Türk Tabipleri Birliği’nden (TTB) değerlendirmelerde bulunan uzmanlar, kamu-özel ortaklığında tümüyle satış yapılamayacağına dikkat çekti. İktidarın konuya açıklık getirip, toplumu bilgilendirmesi gerektiğini vurgulayan uzmanlar; hizmetlerin ve kiranın, yani işletmenin satılabileceği yorumunu yaptı. TTB, ne kadar süreyle ve hangi hizmetlerin satılacağının açıklanmasınını talep etti.
Sağlık ve Sosyal Hizmet Emekçileri Sendikası (SES) İşyeri Temsilcisi Kubilay Yalçınkaya ise “Bakanlık şehir hastaneleri yataklarını, kamu yatağı artışı gibi gösterse de biz buraların kiracısıyız ve hizmet bedelini ödüyoruz. Yatırım programı, karadeliği gösteriyor” dedi.
‘BAKANLIK ONAYI GEREK’
Şehir hastanelerinin işletmesinin değiştirilmesinin ancak bakanlığın onayıyla gerçekleşeceğine dikkat çeken Yalçınkaya, “Bakanlığın onay vermesi, kamu içerisindeki özel ağırlığını artırdığı gibi dışa bağımlılığı artırıyor. 2017-2024 arasında şehir hastanelerine Sağlık Bakanlığı’nın hemen hemen bir yıllık ödemesine denk ödeme yapılmış. Ciddi bir yatırım varken buraları daha fazla kaynak için bir Arap firmasına bağımlı hale getirmek sıkıntılı bir durum” değerlendirmesinde bulundu.
Yalçınkaya, “Buralardaki yatırımın bir kısmının özkaynak olması gerekiyor. Tamamen yabancı kaynak olması kamu-özel ortaklığının doğasına aykırı. Ne kadarı, ne kadar süreye satılıyor?” sorularını yöneltti.
‘HARCANAN VERGİLERİMİZ’
Bakanın bütçe görüşmelerinde hastanelerin 25 yıllığına değil 17 yıllığına kiralanacağını söylediğini anımsatan Yalçınkaya, “Hangi Arap firma, şehir hastanelerini alacak? Ne kadar iştah kabartıyor ki yabancı firmalar 17 yıllık da olsa göz koyabiliyor? Ya bakanın kamuoyuna aktardığı bilgilerde sorun var ya da ticari sır kapsamında saklanan bu bilgilerin arkasında başka hesaplar var. Açıklanması gerek. ‘Ticari sır’ dense de harcanan paralar bizim vergilerimiz” tepkisini gösterdi.

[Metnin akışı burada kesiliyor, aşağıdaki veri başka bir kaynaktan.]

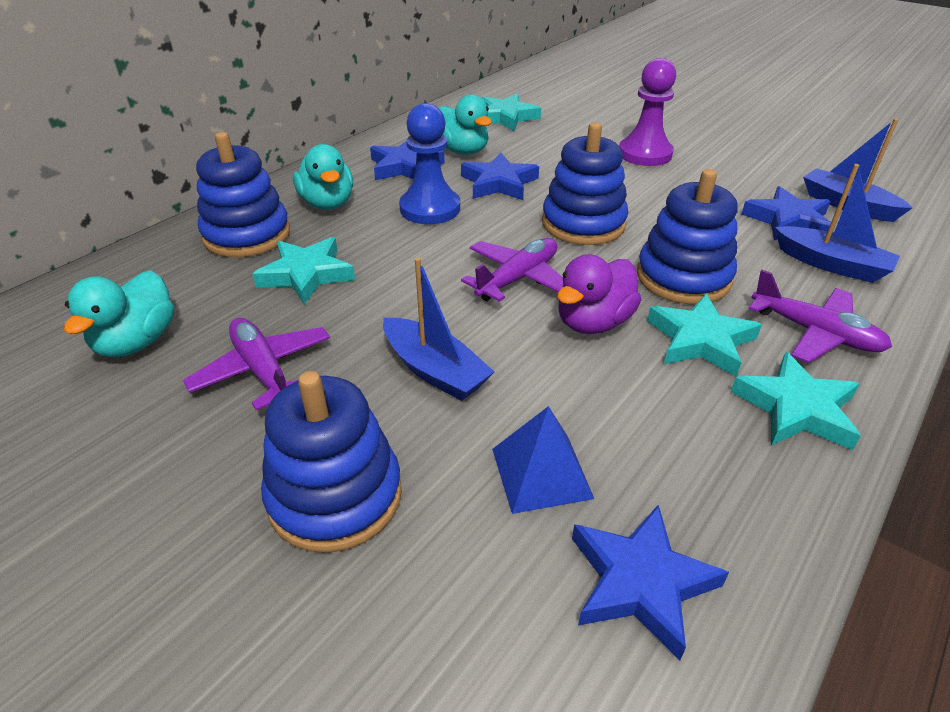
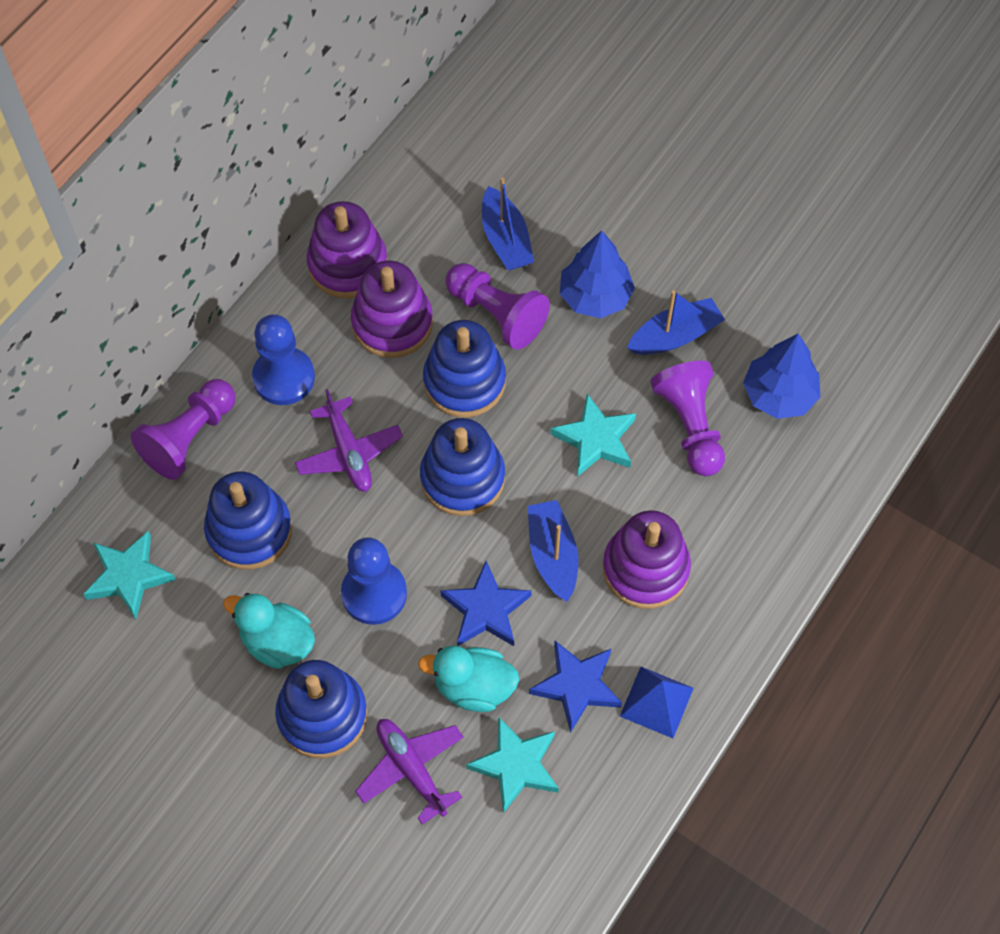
blue pawn: 1 -> 2
blue star: 4 -> 2
blue tree: 0 -> 2
purple duck: 1 -> 0
purple pawn: 1 -> 3
purple plane: 3 -> 2
purple stacking toy: 0 -> 3
turquoise duck: 3 -> 2
turquoise star: 4 -> 3

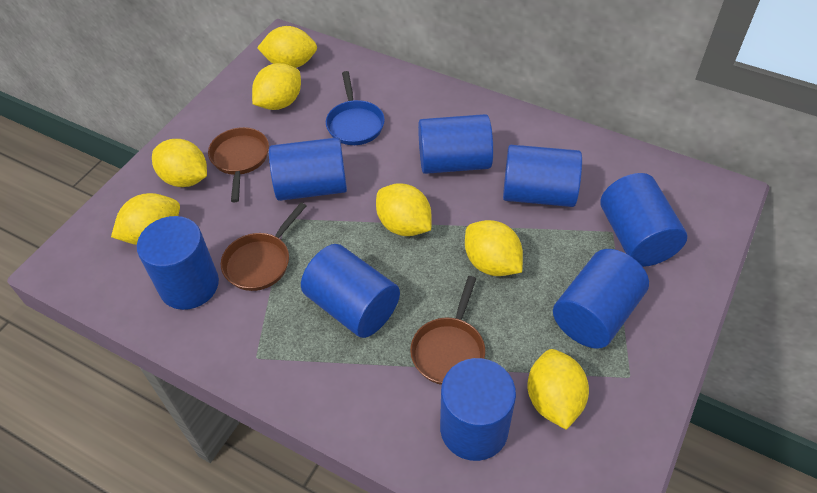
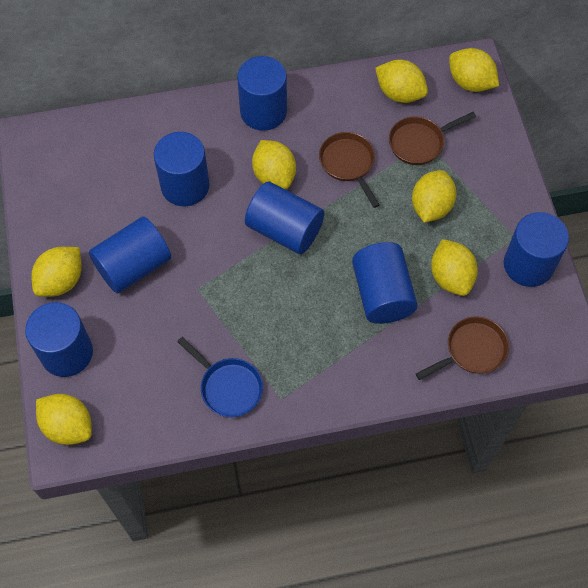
blue cylinder: 8 -> 7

HİZMETTE OLAN 22 ŞEHİR HASTANESİ
Adana, Ankara Bilkent, Ankara Etlik, Balıkesir Atatürk, Başakşehir Çam ve Sakura, Bursa, Elazığ Fethi Sekin, Erzurum, Eskişehir, Gaziantep, Isparta, Göztepe Prof. Dr. Süleyman Yalçın, İstanbul Prof. Dr. Cemil Taşçıoğlu, İzmir, Kartal Dr. Lütfi Kırdar, Kayseri, Kocaeli, Konya, Manisa, Mersin, Tekirdağ, Yozgat şehir hastaneleri.